The Mole and Shore behind the “Plantage”

Location
The mole and shore behind the “plantage”, a band of woods, seaside-Swinoujscie

Content
In Meine Kinderjahre (1894) Theodor Fontane (1819 – 1898) relates how his family in 1827 moved from Ruppin on to Swinemünde, the sleepy sea-resort at the Baltic. The ghostly atmosphere inside the empty house on their arrival is compensated for by the yard and the garden with its swing, the promise of happiness and lightheartedness to the child. Even in Fontane's most famous novel Effi Briest (1894-1895), and esp. in the film by R.W. Fassbinder based on the novel, the swing serves as a symbol for the dreamy life of young Effi. But her happiness does not last long, she marries the wrong man and falls in love with another wrong man. The lover is challenged to a duel and killed by her husband, Effi becomes a fallen society lady and moves to the growing capital Berlin where she lives on anonymously.

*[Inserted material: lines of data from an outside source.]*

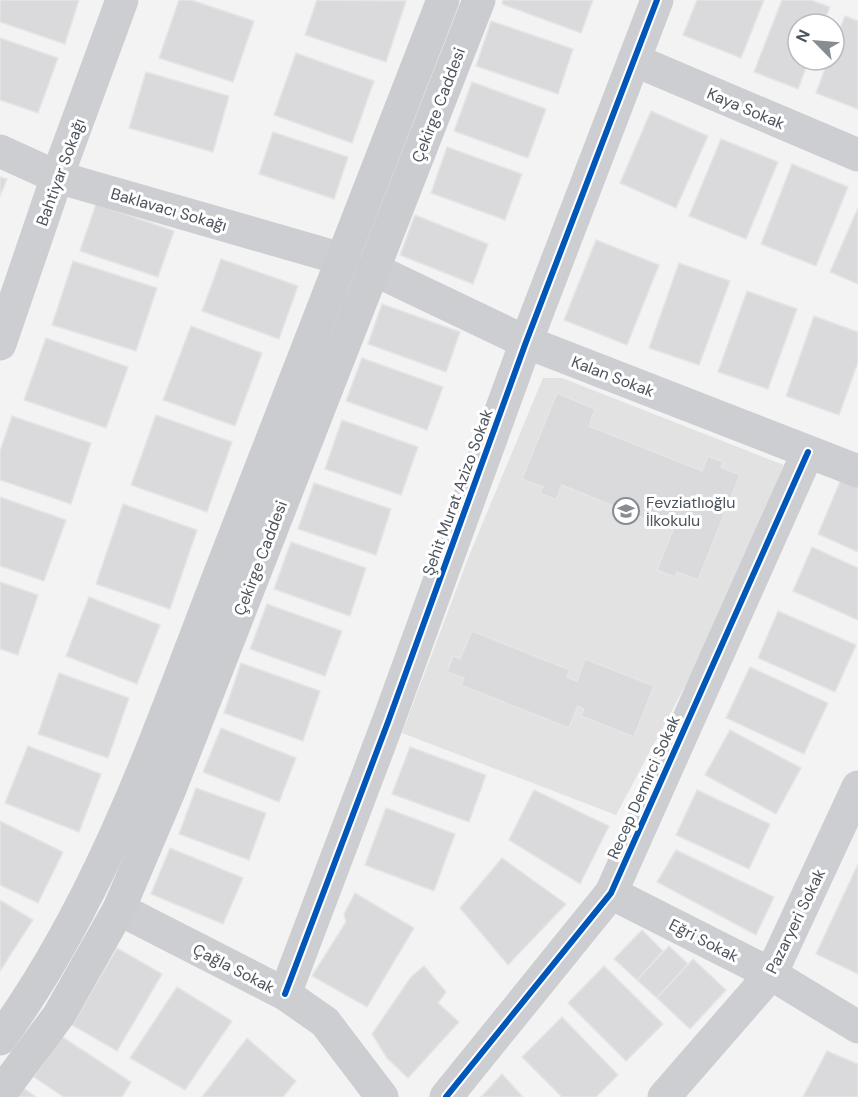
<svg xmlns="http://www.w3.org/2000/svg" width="858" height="1097" font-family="'DM Sans',sans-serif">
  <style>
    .education { fill: #e2e2e3 }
    .building { fill: #dadadc; stroke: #e5e5e6; stroke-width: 1.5 }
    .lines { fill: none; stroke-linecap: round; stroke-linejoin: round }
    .minor { stroke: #cdced1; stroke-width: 33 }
    .major { stroke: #cacccf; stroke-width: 33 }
    .cycleway-casing { stroke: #fff; stroke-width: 10 }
    .cycleway { stroke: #0057b8; stroke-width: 6 }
    .labels { text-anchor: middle; stroke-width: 6; stroke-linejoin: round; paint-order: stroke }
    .street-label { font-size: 16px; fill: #4c545e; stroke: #fff }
    .poi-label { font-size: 16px; fill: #4c545e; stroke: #fff; text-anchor: start }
  </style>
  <rect width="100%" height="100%" fill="#f4f3f3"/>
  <path class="education" d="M 543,378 L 562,378 L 784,465 L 700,658 L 616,815 L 402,733 L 469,556 Z"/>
  <g class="building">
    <path d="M 0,0 L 79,0 L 65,44 L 0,22 Z"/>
    <path d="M 179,0 L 191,0 L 254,21 L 233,82 L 159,58 Z"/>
    <path d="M 317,0 L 406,1 L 386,62 L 305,35 Z"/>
    <path d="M 503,0 L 593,0 L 581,33 L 502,4 Z"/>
    <path d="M 697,0 L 764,0 L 741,58 L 683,35 Z"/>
    <path d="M 782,0 L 811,0 L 830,7 L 823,24 L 798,24 L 798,60 L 809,60 L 798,89 L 754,72 Z"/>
    <path d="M 845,16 L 858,21 L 858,109 L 816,93 L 828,60 L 834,60 L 834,44 Z"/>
    <path d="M 491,21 L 573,49 L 558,94 L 476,66 Z"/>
    <path d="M 0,38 L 58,58 L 38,113 L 0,100 Z"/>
    <path d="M 296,53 L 374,81 L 352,143 L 274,115 Z"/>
    <path d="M 146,72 L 229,96 L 213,152 L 129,128 Z"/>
    <path d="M 472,82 L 546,109 L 528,158 L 454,131 Z"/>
    <path d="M 651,111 L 708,136 L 676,208 L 620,183 Z"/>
    <path d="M 273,132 L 348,157 L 334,199 L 259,174 Z"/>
    <path d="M 721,139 L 778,162 L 746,239 L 689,216 Z"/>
    <path d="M 447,147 L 522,174 L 505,220 L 431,193 Z"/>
    <path d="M 792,164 L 848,187 L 816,266 L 761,244 Z"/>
    <path d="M 0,177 L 7,179 L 0,196 Z"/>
    <path d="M 96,204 L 174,231 L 158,277 L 80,251 Z"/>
    <path d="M 858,208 L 858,284 L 830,272 Z"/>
    <path d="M 415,215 L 488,244 L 473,284 L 400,255 Z"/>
    <path d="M 596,240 L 659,265 L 627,345 L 564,320 Z"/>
    <path d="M 221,259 L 298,286 L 279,339 L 202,311 Z"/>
    <path d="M 73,261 L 157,288 L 136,351 L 52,325 Z"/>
    <path d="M 679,263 L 730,281 L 699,365 L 649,348 Z"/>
    <path d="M 747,291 L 797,309 L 768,389 L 718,372 Z"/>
    <path d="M 382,304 L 460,332 L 446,372 L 368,344 Z"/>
    <path d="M 814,316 L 858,332 L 858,362 L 839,415 L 786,396 Z"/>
    <path d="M 191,326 L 262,353 L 235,426 L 163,400 Z"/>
    <path d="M 46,338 L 128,367 L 106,428 L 24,400 Z"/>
    <path d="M 362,358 L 443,387 L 427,430 L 346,401 Z"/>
    <path d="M 557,393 L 595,409 L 589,426 L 702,471 L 708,456 L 723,462 L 721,467 L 740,475 L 698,580 L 677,572 L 675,577 L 657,570 L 673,530 L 562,485 L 556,500 L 540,493 L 543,487 L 522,479 Z"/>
    <path d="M 156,415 L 232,442 L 207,512 L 131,485 Z"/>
    <path d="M 12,416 L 91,443 L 71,504 L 0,480 L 0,451 Z"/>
    <path d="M 342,420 L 418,447 L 401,495 L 325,469 Z"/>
    <path d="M 842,477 L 858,484 L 858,552 L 818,534 Z"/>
    <path d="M 314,483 L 391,509 L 376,555 L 298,529 Z"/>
    <path d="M 0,497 L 66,520 L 44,581 L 0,566 Z"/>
    <path d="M 123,504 L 197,530 L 170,609 L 96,584 Z"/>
    <path d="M 291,542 L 366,568 L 350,616 L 274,589 Z"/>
    <path d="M 812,547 L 858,568 L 858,620 L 793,591 Z"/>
    <path d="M 0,582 L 38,595 L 18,655 L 0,649 Z"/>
    <path d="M 89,597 L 160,625 L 137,684 L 66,656 Z"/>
    <path d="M 267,604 L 342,631 L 325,676 L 250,649 Z"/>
    <path d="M 778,611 L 856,645 L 835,692 L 758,658 Z"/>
    <path d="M 472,631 L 570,670 L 567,677 L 577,681 L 585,659 L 654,686 L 634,737 L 581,716 L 584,709 L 578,706 L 569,728 L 461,685 L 464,678 L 447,672 L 453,656 L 460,659 Z"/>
    <path d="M 241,663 L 320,691 L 303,741 L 224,713 Z"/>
    <path d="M 750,667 L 828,703 L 804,754 L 726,718 Z"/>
    <path d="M 59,673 L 129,698 L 108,758 L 38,734 Z"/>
    <path d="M 221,728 L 296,758 L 279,802 L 203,772 Z"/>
    <path d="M 730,730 L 801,768 L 776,814 L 705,775 Z"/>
    <path d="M 28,746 L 101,774 L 79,832 L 5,803 Z"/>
    <path d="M 410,747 L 486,775 L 469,822 L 392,794 Z"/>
    <path d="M 196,788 L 266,813 L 249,860 L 179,834 Z"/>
    <path d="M 534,790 L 609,826 L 580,884 L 509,840 Z"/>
    <path d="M 697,790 L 770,824 L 749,869 L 676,835 Z"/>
    <path d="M 386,808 L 455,834 L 434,891 L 365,865 Z"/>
    <path d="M 0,821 L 63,852 L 38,903 L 0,885 Z"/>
    <path d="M 170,848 L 243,878 L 223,924 L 151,894 Z"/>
    <path d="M 676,850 L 774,897 L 756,935 L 657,882 Z"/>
    <path d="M 502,858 L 566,904 L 508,965 L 460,908 Z"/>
    <path d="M 858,864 L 858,974 L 816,954 Z"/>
    <path d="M 355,893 L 414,928 L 367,1007 L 312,976 L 346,922 L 344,914 Z"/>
    <path d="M 0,900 L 33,920 L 0,971 Z"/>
    <path d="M 642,930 L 663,951 L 637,980 L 614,959 Z"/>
    <path d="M 669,946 L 688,964 L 657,998 L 637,980 Z"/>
    <path d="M 117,948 L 162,974 L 117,1051 L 72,1025 Z"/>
    <path d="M 693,959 L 726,990 L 690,1029 L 657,998 Z"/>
    <path d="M 424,966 L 446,992 L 438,1003 L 459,1022 L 408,1078 L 387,1058 L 372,1034 L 411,977 Z"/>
    <path d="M 604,966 L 663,1024 L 626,1061 L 568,1003 Z"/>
    <path d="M 177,987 L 232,1021 L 185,1090 L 130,1058 Z"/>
    <path d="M 562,1017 L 618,1075 L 596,1097 L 562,1097 L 522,1057 Z"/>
    <path d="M 61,1036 L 131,1082 L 122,1097 L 64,1097 L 34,1077 Z"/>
    <path d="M 247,1038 L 296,1081 L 283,1097 L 202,1097 Z"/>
    <path d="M 827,1051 L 858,1064 L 858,1097 L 803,1097 Z"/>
    <path d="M 502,1074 L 523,1097 L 481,1097 Z"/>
    <path d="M 22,1087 L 36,1097 L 14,1097 Z"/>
  </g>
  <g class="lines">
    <g class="minor">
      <path d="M 634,60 L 858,155"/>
      <path d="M 0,151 L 57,177 L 342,259"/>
      <path d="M 373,269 L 526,342 L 858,471"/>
      <path d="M 0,344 L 57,177 L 122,0"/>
      <path d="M 611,893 L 771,974 L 858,1027"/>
      <path d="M 119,909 L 285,994 L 325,1022 L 382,1097"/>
      <path d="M 285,994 L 388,722 L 526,342 L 657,0"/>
      <path d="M 446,1097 L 611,893 L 808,452"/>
      <path d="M 664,1097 L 771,974 L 858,787"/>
    </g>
    <g class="major">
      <path d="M 0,1039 C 102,899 158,733 220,573 C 294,382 369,191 443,0"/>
      <path d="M 0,1094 L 59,1015 L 119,909 L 170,789 L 479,0"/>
    </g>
    <defs>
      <g id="cycleway">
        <path d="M 285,994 L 388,722 L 526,342 L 657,0"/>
        <path d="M 446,1097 L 611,893 L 808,452"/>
      </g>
    </defs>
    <use href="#cycleway" class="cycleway-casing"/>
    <use href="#cycleway" class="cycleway"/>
  </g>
  <defs>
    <symbol id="school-ring" viewBox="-11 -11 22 22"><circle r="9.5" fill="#fff" stroke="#878c92" stroke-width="1.5"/><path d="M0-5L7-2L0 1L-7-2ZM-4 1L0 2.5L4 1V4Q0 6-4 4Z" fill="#878c92"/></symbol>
  </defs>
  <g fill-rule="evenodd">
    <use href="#school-ring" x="611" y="496" width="30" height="30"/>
  </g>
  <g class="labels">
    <g class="street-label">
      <text transform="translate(438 105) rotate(-69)" y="6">Çekirge Caddesi</text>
      <text transform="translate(746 108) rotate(23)" y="6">Kaya Sokak</text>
      <text transform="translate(60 172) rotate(-70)" y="6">Bahtiyar Sokağı</text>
      <text transform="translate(169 209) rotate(16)" y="6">Baklavacı Sokağı</text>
      <text transform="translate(613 376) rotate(21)" y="6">Kalan Sokak</text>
      <text transform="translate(457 492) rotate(-70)" y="6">Şehit Murat Azizo Sokak</text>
      <text transform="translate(260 558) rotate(-69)" y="6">Çekirge Caddesi</text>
      <text transform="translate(643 787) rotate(-66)" y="6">Recep Demirci Sokak</text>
      <text transform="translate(795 921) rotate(-64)" y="6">Pazaryeri Sokak</text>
      <text transform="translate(704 940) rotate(27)" y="6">Eğri Sokak</text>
      <text transform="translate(234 968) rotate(27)" y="6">Çağla Sokak</text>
    </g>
    <g class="poi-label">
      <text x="646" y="508">Fevziatlıoğlu<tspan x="646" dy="18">İlkokulu</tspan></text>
    </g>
  </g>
  <g transform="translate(816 42) rotate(295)"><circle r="28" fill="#ffffff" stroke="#b7bbbf" stroke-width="1.5"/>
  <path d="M0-4.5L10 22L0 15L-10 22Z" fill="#878c92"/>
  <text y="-9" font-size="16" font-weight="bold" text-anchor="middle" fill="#4c545e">N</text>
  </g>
</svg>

Effi Briest, a British critic recently wrote after rereading the novel, “is the greatest work of Prussian realism and certainly one of the best tragic novels of the 19th century”. The novelist presents an affectionate tableau of provincial life in a Prussian seaside town. The old apothecary, Gieshübler, is a portrait of Fontane's father.

The town called Kessin where Effi meets Crampas, falls in love with him and takes rides through the “plantage” and on the shore represents his childhood's Swinemünde. The “plantage”, a narrow band of wild woods, stretches between the municipal park, designed by landscape architect Peter Lenné according to English model, and the shore where the white windmill at the mole was Effi's favourite place. Today near the place where Fontane's father once had his pharmacy since 1998 there is a memorial plaque, which says bilingually: "Hier wohnte von 1827 bis 1832 der bedeutende deutsche Schriftsteller und Dichter" / "Tutaj, w latach 1827-1832 mieskal wybitny niemecki pisarz i poeta" THEODOR FONTANE 1819-1898.